Are you seeing requirements changing in these markets?

A major change over the last few years is the increased focus on customer experience and customer interaction, and heightened expectations that come with this. Product development used to focus primarily on adding new features, but today we focus just as much on keeping user interaction clean and simple to create positive customer experiences through the consumers’ preferred channels (e.g. desktop or mobile forms). Regardless of the channel, the form is a critical touchpoint between organizations and their customers.

We are also seeing an increasing focus on managing risk and compliancy. The impact of a breach can be business-critical for organizations in our main markets. These clients have to ensure that information is accurate and validated before further processing. These organizations look for agile and maintainable solutions as regulations and compliance rules grow more complex.

Another interesting change we are seeing is an increasing need for a seamless solution for clients requiring both paper (and there are many still out there) as well as electronic forms. Take, for example, a census survey. You need to collect information from all of your citizens, but not all have access to the web. Being able to automate the collection of information using both paper and electronic forms, and then manage processing of that information with a single seamless solution makes a lot of sense for our customers.  Also keep in mind that there continue to be legal regulations requiring the use of paper and there will always be customers who simply prefer paper.
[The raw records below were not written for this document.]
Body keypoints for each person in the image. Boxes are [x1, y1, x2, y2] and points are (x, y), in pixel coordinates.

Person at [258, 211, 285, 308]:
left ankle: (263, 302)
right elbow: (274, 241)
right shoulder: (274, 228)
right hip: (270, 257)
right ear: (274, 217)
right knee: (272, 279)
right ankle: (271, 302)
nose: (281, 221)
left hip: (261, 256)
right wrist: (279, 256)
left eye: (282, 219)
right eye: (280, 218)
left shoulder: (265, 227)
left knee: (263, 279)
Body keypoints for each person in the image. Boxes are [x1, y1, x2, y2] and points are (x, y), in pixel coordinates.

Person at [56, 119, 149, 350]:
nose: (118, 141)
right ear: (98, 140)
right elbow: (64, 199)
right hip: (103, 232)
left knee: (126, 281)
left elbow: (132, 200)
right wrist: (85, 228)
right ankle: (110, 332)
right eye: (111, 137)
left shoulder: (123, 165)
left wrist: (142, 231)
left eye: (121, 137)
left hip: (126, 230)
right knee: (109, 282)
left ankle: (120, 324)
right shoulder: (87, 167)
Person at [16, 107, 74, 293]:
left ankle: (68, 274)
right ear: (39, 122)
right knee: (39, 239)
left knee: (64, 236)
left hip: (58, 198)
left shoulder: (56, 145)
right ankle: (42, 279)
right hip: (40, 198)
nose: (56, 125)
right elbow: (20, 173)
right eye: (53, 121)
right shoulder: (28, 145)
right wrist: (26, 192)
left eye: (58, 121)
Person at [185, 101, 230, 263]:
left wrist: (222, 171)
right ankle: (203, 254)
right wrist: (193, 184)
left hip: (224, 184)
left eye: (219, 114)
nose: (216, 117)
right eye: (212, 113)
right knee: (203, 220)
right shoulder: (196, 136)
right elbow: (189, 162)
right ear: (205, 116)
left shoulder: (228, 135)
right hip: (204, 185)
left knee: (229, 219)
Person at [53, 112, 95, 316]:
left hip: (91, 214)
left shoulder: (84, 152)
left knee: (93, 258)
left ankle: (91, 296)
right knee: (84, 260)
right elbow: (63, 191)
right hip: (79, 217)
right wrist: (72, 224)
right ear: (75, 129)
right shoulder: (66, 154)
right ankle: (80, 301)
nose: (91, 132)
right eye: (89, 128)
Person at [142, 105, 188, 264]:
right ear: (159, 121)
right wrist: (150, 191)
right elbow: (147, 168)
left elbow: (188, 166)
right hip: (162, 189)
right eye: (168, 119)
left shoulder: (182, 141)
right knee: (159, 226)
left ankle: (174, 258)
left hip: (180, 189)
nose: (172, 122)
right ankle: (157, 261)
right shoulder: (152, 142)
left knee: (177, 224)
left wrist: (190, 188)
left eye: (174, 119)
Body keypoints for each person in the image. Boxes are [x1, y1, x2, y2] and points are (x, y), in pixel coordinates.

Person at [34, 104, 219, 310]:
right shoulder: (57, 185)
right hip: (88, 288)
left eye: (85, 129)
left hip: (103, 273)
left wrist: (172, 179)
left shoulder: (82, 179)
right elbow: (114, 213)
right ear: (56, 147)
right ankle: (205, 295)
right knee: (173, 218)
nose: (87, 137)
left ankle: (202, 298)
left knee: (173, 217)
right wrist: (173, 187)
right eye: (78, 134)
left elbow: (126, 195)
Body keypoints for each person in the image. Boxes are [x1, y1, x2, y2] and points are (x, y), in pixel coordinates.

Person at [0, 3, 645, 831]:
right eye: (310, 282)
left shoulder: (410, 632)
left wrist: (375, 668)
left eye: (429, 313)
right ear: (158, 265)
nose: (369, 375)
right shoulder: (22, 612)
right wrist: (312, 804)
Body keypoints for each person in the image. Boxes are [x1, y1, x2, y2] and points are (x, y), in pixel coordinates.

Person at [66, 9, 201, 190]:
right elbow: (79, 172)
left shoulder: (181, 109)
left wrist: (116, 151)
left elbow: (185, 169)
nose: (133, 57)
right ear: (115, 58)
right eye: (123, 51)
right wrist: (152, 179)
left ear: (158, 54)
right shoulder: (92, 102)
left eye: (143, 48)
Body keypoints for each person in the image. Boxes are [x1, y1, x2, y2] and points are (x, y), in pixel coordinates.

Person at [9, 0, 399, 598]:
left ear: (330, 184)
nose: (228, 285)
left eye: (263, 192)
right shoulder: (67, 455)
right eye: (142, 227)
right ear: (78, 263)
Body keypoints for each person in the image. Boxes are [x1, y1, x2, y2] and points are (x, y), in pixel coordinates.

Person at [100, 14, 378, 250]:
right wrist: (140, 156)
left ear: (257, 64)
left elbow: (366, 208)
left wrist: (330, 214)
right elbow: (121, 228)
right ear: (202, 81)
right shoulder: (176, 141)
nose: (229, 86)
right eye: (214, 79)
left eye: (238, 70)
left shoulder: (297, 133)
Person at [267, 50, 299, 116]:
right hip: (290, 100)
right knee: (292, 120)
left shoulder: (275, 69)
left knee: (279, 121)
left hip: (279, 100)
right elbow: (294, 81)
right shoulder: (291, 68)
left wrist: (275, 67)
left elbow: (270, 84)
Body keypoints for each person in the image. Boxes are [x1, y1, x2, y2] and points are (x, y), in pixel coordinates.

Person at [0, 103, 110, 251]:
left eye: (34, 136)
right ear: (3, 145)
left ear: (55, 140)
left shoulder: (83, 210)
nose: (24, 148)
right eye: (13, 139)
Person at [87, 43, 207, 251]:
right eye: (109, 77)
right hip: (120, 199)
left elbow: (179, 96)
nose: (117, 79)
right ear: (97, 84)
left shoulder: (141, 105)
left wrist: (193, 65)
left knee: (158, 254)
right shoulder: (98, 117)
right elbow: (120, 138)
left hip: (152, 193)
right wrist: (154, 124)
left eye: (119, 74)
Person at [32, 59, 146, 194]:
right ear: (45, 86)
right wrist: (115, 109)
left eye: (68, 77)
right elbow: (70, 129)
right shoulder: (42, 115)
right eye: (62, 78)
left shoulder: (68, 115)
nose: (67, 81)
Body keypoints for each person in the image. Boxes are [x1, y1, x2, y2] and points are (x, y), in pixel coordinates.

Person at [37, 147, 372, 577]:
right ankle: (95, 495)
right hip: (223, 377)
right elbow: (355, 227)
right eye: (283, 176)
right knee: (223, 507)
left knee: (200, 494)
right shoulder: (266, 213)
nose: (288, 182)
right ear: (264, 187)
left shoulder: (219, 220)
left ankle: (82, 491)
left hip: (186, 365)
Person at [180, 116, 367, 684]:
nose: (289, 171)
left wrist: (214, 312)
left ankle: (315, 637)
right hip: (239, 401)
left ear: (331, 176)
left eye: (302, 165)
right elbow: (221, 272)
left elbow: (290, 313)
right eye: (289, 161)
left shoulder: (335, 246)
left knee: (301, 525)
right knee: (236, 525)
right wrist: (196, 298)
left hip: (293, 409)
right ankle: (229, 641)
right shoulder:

In these cases, having a single solution supporting paper and electronic forms is essential, allowing them to take on digital transformation at their own pace.

How will these products continue under OpenText?

The products have evolved over time to include a broad range of capabilities that benefited customers of the parent organizations. The core of the products has remained the same however even if some of the positioning and messaging has changed. What you will see moving forward is more focus on the core capabilities, a lot of emphasis on user experience, and an enterprise approach to solution delivery.

In some ways, we are going back to our roots with a focus on forms automation, and with the backing of OpenText, customers will see a lot of new innovation in both LiquidOffice and TeleForm, and some really interesting solutions resulting from integrations with other OpenText products.

In addition, as a part of the OpenText CEM Suite, you will see a lot of emphasis on supporting organizations with customer-focused solutions, both providing a rich interface for interacting with customers, and also helping make internal customer-driven processes more efficient.

Organizations within highly regulated industries are searching for solutions that provide a rich customer experience as well as a robust, scalable, and secure platform.

InfoTrends’ Opinion

Forms Automation is no longer limited to saving forms as PDF documents. Today organizations demand solutions that can streamline their business processes and help them become more agile and cost effective in business operations. The recent shift in focus toward improving customer experience has elevated forms automation to a critical component in the customer journey. Most web-based form management tools entering the solutions market today purely focus on quickly creating great-looking forms but do not support organizations in a holistic approach. There are few vendors who do, with LiquidOffice and TeleForm, OpenText is one of them.

Next month (10-13 July), OpenText is inviting industry executives, analysts and other thought leaders in the industry to its Enterprise World 2017 conference in Toronto, Canada. We will be there too, and we look forward to learning more about successful use cases around intelligent forms automation.